We all owe a debt of gratitude to Patrick, because he puts a face (a very cute one at that) on something that goes on every minute of every day. At this point, I'm not at all worried about this adorable pup from New Jersey. I have no doubt that he'll have many suitors and will be adopted into an exceptional and loving home (it wouldn't surprise me if one of his caregivers decides to keep him - it is really hard to give up a dog that you have nursed from sickness into health). As soon as Patrick's story hit the news, donors immediately came forward and covered the cost of his care.  Fortunately, the folks who are handling the communication regarding Patrick's health status have taken advantage of his notoriety by directing the public's attention towards other dogs in need.  It's a good use of the platform, which is likely to be a temporary one (news stories come and go so fast, it seems). But for now, I'm happy to see that people are riled about Patrick and his abuser.  Things get done when people are riled. Animal lovers are demanding stricter penalties for abusers and one hopes that, eventually, lawmakers will listen. As a side note, have you ever noticed that when some asshat is accused of starving an animal, that person certainly appears as though they've never missed a meal themselves?

As for me, I'm glad that people are worked up about this dog and what was done to him. Maybe a few shelters will gain some extra volunteers and/or adopters as a result. There are lots of Patricks out there. Of course, there is always a part of me that wonders how one can look at a dog and think, "you're adorable" and then look at a pig (an animal that has been proven to be every bit as smart as a dog) and think, "you're delicious."  I'm still convinced that if all the world had to kill their own food, there'd be a lot more vegetarians. But, I digress.

For most of us who work/volunteer for shelters and rescues, our day-to-day efforts are much quieter and less dramatic than a story like Patrick's. Our organization has helped over 700 Boxers to date. There's no real fanfare, just a brief "hurrah!" for each adoption and then we check the incoming list to see who's next. We do love (and are buoyed by) our supporters, of course. It amazes me how many of our adopters quietly and discreetly send a check to our P.O. Box, often with an encouraging "keep up the good work!" note attached (and expecting nothing in return).

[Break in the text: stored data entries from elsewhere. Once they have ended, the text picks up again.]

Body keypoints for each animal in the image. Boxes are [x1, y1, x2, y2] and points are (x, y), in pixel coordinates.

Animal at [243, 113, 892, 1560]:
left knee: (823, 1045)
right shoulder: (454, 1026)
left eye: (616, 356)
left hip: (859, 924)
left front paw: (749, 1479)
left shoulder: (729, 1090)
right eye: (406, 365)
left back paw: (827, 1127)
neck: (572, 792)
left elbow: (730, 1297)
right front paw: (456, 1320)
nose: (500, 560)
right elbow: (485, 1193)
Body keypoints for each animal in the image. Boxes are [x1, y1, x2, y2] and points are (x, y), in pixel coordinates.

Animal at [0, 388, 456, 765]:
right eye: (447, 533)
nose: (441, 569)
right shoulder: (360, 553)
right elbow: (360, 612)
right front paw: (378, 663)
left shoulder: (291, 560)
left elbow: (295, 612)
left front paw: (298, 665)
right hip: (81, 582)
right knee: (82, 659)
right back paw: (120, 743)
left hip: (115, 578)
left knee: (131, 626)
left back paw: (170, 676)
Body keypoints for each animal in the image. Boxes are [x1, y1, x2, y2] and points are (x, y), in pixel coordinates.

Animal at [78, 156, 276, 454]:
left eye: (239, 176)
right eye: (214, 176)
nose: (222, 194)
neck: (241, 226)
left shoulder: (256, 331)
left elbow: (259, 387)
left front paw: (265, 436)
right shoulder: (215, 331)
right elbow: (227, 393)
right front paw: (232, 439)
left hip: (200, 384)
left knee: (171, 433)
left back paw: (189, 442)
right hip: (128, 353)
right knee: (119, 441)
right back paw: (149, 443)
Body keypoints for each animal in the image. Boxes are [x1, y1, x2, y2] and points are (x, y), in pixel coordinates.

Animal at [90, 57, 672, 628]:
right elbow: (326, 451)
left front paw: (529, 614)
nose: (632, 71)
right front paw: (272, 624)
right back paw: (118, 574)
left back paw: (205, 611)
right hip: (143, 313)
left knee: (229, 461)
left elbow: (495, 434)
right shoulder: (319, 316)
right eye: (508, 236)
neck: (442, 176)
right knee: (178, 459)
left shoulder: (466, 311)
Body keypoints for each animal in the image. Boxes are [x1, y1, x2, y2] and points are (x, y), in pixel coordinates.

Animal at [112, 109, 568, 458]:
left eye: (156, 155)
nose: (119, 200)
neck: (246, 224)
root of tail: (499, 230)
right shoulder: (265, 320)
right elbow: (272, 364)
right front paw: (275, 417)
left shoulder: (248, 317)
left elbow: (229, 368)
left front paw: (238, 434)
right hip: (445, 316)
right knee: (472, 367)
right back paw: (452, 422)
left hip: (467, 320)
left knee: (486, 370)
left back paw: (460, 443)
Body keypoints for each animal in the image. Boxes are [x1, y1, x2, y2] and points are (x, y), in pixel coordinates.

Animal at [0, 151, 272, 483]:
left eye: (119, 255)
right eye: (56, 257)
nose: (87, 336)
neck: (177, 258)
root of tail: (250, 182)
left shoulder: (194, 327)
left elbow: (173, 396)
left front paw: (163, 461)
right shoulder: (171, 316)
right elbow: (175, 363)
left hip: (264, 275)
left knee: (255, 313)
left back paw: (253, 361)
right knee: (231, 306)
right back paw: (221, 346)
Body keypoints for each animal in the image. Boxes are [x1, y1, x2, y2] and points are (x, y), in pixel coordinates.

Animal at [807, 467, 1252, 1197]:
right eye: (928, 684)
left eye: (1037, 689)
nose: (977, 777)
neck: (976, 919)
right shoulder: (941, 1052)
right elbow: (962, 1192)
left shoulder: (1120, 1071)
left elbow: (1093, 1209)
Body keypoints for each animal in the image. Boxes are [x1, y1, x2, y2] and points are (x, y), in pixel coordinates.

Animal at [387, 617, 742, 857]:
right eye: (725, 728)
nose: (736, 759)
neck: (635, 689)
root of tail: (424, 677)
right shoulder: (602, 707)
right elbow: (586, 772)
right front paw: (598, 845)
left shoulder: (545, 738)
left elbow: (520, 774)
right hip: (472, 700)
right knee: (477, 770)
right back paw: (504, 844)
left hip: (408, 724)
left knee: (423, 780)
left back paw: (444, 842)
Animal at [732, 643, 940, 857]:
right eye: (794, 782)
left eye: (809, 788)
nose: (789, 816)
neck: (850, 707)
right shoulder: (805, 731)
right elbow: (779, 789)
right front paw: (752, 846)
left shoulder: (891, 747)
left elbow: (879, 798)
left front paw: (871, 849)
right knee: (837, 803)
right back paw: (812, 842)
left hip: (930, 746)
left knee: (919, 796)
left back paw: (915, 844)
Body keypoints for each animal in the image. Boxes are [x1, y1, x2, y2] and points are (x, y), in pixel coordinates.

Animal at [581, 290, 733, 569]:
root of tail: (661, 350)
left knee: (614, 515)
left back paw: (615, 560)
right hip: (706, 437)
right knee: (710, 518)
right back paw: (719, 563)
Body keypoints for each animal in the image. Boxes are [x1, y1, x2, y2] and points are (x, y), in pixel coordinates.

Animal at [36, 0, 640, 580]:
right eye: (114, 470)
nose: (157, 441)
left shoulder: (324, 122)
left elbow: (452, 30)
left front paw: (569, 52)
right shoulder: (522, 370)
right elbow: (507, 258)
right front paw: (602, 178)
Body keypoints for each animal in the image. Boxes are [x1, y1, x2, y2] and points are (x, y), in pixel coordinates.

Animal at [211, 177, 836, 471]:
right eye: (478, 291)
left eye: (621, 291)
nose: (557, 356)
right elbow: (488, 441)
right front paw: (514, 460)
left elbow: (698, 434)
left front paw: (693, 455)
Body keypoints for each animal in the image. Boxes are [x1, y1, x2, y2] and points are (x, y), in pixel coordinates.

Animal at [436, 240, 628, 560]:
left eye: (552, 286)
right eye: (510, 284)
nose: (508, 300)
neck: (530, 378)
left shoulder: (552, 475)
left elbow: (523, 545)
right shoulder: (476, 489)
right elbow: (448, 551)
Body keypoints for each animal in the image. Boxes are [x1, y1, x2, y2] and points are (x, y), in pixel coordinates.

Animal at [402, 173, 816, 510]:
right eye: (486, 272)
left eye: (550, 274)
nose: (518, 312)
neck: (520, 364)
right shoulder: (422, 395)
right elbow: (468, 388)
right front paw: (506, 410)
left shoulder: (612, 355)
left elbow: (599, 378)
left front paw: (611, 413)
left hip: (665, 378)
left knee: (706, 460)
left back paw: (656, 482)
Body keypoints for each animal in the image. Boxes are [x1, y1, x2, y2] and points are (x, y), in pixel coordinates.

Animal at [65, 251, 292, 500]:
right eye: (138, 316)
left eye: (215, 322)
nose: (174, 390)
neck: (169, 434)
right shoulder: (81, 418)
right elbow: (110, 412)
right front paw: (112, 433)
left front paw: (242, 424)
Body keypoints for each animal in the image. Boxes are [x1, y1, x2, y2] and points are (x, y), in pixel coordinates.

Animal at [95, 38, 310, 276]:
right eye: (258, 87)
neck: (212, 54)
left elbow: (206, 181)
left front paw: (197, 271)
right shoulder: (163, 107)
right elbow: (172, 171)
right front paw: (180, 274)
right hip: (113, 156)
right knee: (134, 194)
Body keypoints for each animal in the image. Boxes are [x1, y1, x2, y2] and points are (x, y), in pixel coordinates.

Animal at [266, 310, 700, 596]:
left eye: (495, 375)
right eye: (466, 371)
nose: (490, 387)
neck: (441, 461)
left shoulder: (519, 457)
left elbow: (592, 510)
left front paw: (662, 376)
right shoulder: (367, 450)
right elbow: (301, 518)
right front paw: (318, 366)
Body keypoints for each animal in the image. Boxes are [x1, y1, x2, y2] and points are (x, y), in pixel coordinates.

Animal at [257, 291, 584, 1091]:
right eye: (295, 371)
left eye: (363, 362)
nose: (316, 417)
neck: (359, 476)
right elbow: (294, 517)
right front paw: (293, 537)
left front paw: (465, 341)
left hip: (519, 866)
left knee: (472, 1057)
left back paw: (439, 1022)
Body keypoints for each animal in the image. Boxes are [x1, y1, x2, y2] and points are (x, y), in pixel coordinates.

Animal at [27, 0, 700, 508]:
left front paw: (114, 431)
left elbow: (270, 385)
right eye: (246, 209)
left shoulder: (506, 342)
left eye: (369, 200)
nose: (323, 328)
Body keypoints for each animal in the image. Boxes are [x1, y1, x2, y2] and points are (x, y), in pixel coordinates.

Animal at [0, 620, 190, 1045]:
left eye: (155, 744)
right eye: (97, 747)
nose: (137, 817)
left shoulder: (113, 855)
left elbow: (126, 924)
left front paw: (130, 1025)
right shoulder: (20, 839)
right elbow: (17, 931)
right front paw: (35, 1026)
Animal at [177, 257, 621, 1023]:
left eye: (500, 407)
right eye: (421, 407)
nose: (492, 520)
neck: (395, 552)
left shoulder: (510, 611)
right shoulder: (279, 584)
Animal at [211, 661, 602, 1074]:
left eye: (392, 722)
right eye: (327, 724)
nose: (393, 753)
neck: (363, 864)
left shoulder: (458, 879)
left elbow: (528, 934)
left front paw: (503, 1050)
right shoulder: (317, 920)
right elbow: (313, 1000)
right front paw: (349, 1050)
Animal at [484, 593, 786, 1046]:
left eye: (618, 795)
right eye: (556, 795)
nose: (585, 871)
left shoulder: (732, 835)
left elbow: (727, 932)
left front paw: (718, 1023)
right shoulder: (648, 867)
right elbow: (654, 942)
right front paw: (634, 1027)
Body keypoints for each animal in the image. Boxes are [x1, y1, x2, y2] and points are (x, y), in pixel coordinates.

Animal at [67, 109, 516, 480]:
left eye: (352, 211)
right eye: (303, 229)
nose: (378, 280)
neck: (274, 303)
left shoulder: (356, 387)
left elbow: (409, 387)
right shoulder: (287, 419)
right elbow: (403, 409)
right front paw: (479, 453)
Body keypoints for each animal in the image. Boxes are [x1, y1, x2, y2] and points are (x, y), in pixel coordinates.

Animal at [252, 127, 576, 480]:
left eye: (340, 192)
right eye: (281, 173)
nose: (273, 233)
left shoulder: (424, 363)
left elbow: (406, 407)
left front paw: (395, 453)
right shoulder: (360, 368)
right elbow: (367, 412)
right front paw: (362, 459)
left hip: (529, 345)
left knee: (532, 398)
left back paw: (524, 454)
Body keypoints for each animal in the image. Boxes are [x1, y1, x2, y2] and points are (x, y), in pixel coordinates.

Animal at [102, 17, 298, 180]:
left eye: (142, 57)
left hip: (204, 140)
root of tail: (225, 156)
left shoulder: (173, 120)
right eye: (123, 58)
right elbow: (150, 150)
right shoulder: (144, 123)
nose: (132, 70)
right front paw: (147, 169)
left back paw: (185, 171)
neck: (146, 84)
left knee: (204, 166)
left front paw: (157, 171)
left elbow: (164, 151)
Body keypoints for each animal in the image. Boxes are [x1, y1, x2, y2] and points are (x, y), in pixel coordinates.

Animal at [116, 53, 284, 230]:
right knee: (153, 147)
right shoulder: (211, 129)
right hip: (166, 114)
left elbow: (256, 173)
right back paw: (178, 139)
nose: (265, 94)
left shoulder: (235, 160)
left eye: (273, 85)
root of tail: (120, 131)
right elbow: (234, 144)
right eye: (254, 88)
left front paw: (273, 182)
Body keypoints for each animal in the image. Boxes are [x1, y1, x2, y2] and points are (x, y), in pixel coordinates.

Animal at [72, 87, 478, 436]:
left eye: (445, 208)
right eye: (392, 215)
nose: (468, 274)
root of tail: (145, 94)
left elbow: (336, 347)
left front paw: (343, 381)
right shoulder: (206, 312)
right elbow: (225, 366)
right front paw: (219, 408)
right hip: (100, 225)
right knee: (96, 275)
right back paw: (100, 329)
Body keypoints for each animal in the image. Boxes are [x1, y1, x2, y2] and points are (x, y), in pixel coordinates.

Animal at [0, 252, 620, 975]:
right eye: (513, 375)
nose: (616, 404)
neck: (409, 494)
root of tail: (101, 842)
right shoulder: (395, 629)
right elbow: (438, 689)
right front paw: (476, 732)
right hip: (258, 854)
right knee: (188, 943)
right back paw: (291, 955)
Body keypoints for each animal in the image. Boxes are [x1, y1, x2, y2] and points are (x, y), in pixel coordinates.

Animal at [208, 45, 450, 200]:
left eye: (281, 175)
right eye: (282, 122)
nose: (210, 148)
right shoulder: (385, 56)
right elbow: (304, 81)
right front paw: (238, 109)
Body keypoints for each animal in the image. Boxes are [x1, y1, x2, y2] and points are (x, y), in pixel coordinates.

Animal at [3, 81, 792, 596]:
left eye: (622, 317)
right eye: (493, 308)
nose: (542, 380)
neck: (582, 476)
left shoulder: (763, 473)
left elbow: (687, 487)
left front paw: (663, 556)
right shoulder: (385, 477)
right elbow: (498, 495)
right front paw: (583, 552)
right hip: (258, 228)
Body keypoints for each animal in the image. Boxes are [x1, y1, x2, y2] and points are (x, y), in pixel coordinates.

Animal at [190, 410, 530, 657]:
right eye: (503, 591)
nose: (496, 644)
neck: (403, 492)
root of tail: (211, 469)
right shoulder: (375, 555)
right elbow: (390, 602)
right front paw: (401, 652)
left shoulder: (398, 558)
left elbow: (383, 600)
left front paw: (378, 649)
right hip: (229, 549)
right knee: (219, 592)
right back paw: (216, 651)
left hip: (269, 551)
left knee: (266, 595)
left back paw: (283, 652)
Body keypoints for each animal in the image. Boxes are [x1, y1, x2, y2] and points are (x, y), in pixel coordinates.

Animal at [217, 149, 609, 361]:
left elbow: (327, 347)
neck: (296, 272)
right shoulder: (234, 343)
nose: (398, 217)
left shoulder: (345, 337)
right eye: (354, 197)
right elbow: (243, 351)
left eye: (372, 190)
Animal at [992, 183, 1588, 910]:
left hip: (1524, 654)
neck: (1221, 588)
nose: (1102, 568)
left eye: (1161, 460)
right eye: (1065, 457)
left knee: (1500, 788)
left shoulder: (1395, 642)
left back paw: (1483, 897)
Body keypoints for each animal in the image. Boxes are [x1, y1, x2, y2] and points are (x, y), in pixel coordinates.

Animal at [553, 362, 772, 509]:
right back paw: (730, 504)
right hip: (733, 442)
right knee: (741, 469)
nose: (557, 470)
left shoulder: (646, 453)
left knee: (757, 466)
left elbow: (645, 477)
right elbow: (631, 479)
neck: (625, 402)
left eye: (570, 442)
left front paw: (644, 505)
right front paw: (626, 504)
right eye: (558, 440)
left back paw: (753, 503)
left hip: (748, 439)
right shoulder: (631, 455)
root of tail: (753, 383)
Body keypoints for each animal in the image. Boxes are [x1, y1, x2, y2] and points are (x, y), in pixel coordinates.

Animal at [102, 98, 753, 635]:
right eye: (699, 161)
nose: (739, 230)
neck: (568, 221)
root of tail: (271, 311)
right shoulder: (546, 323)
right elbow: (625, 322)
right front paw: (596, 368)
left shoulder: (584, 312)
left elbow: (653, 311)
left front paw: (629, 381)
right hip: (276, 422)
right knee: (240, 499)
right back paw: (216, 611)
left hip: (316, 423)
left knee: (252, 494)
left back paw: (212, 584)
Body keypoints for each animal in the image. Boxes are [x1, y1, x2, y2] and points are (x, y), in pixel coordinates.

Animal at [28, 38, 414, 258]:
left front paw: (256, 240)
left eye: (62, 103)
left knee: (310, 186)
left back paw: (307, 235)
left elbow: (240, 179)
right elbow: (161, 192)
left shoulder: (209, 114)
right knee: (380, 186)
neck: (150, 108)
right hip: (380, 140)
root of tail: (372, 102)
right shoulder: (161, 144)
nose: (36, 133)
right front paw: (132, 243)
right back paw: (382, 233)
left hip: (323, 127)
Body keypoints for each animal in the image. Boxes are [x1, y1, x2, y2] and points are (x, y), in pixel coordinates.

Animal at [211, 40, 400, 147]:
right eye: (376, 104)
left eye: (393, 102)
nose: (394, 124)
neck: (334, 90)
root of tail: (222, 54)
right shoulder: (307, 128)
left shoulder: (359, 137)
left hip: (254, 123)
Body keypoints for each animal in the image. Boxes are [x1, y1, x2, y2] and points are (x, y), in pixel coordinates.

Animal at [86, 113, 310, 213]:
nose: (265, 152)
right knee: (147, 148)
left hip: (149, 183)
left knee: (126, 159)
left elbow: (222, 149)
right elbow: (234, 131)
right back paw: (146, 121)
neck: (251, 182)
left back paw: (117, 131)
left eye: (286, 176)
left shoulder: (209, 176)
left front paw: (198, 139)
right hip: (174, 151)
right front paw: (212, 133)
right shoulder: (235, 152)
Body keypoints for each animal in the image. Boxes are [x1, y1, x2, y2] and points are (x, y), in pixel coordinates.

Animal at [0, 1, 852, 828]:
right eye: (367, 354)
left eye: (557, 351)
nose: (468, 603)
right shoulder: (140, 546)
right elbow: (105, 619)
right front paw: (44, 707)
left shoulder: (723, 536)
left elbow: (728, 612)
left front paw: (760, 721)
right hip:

While a group like Rescue Ink gets a lot of attention, thousands of other groups just keep plugging away in relative anonymity. Now, don't get me wrong - I love Rescue Ink.  What's not to like about tattooed bad boys with big hearts?  My point is just that animal rescue is seldom about swooping in and plucking an animal from the very jaws of death. It's more akin to feeling like Sisyphus every single day. We place one dog and two more appear in her place. The boulder just keeps rolling back down. Maybe all it takes is a story like Patrick's to give us the inspiration to push it back up there one more time.